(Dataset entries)
%%
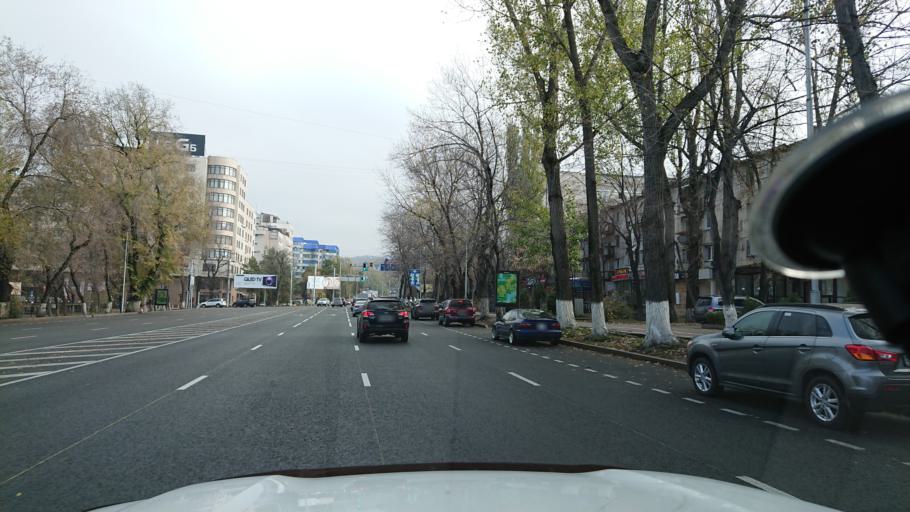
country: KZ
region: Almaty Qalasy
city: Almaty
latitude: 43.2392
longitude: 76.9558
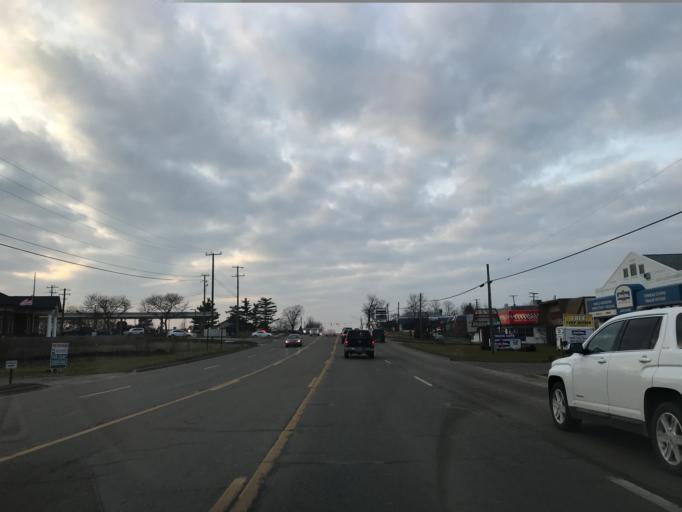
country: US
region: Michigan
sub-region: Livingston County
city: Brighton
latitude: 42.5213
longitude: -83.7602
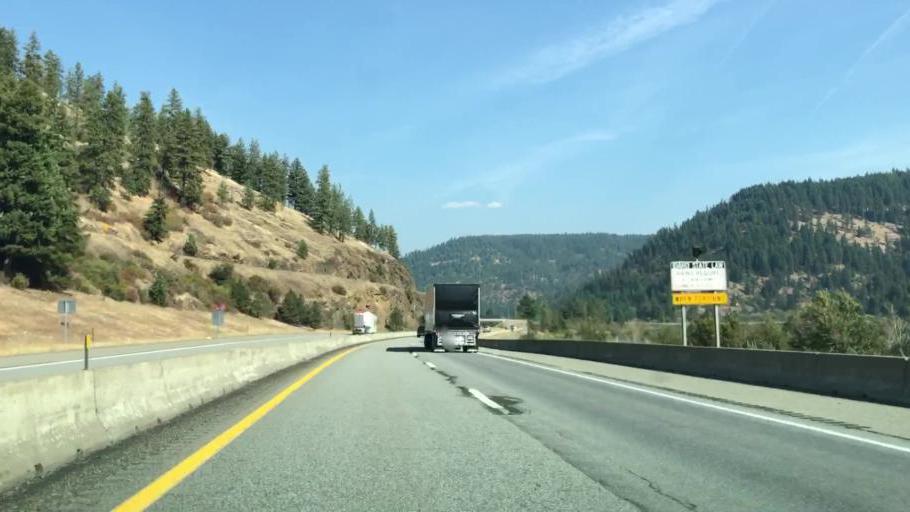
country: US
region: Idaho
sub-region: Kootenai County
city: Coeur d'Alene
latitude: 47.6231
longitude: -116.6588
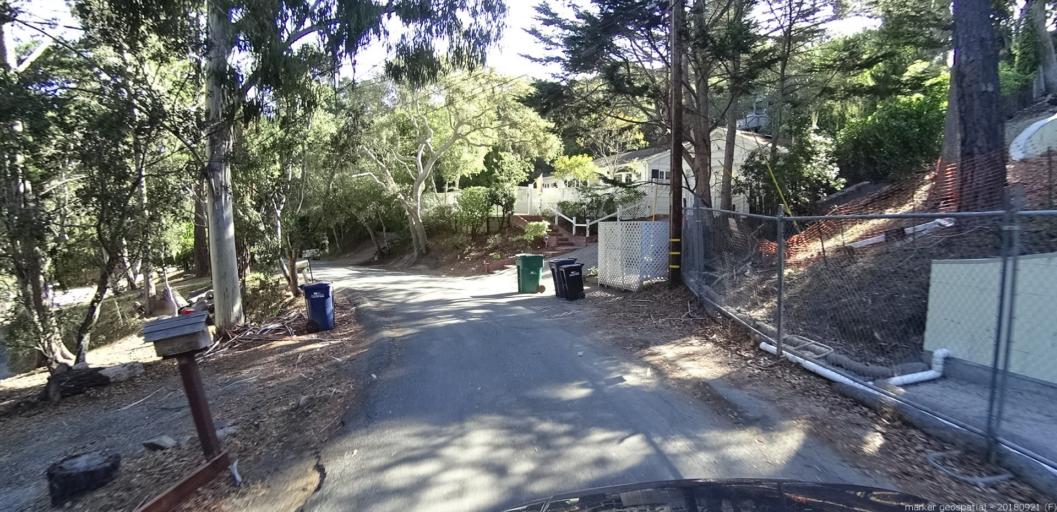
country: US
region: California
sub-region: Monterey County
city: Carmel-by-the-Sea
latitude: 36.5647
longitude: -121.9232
%%
%%
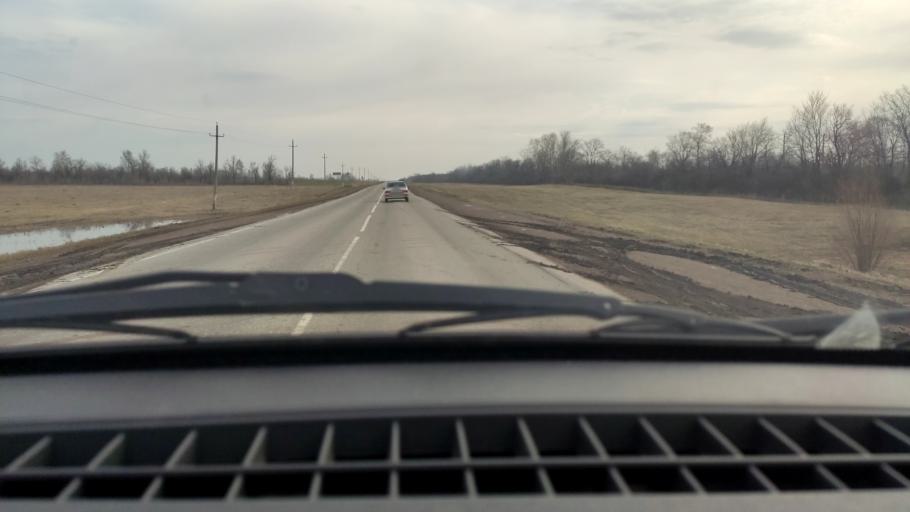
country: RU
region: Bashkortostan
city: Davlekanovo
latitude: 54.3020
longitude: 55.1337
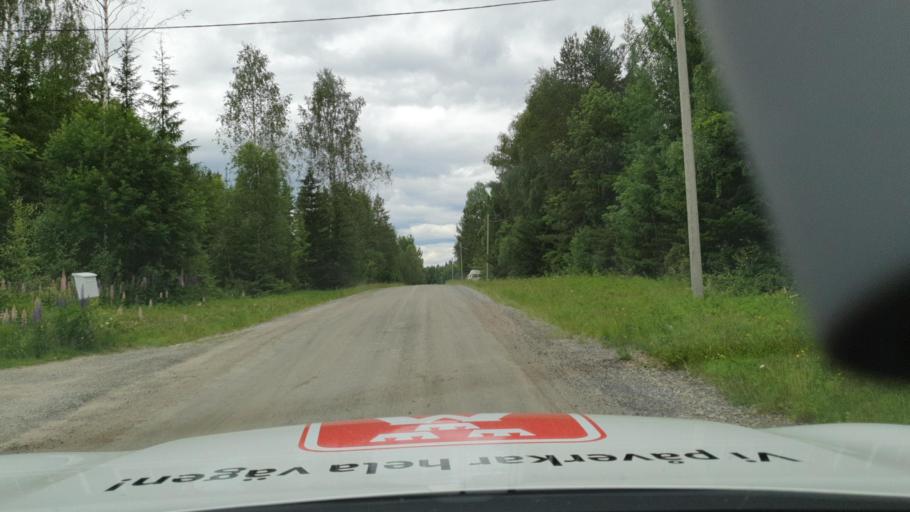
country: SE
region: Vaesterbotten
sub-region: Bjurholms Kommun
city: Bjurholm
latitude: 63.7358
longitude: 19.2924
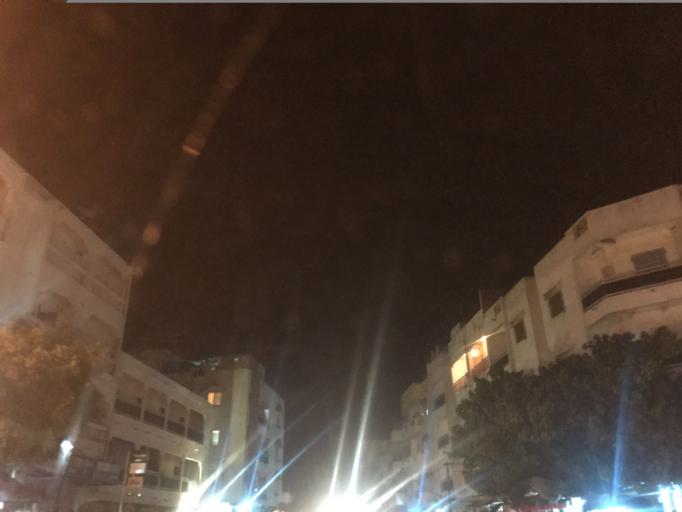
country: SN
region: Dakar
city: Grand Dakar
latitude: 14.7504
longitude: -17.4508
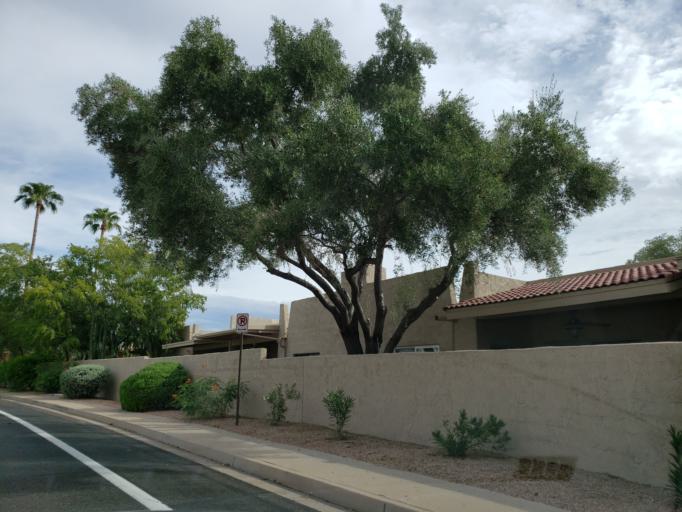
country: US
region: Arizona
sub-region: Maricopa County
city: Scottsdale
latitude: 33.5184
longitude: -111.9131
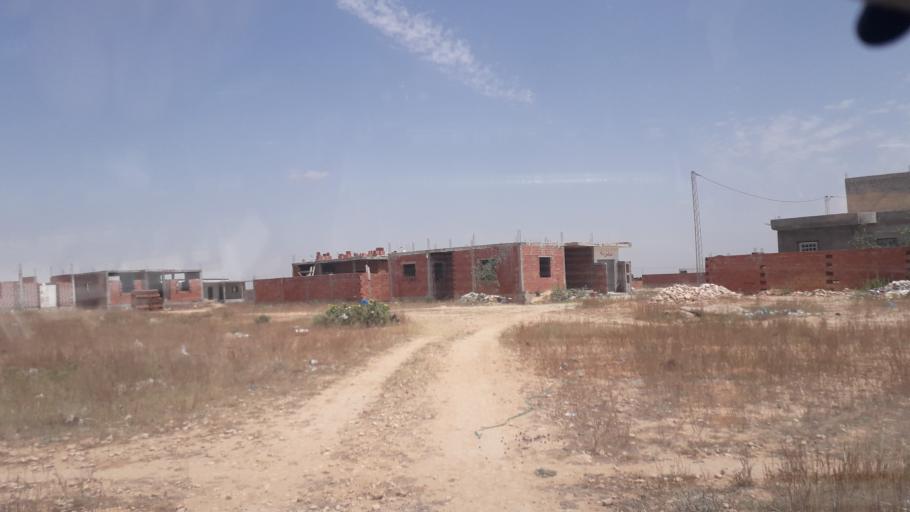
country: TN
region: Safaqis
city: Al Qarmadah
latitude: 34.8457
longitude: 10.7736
%%
%%
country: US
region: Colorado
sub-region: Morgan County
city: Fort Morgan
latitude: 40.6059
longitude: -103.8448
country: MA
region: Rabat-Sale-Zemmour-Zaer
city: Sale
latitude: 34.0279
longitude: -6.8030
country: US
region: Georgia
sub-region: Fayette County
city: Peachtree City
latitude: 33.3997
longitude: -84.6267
%%
Pull out the records between the line holding "country: KZ" and the line holding "latitude: 36.5647", inclusive, and copy them character for character. Omit the pictures from your answer.

country: KZ
region: Almaty Qalasy
city: Almaty
latitude: 43.2392
longitude: 76.9558
country: US
region: Michigan
sub-region: Livingston County
city: Brighton
latitude: 42.5213
longitude: -83.7602
country: US
region: Idaho
sub-region: Kootenai County
city: Coeur d'Alene
latitude: 47.6231
longitude: -116.6588
country: US
region: California
sub-region: Monterey County
city: Carmel-by-the-Sea
latitude: 36.5647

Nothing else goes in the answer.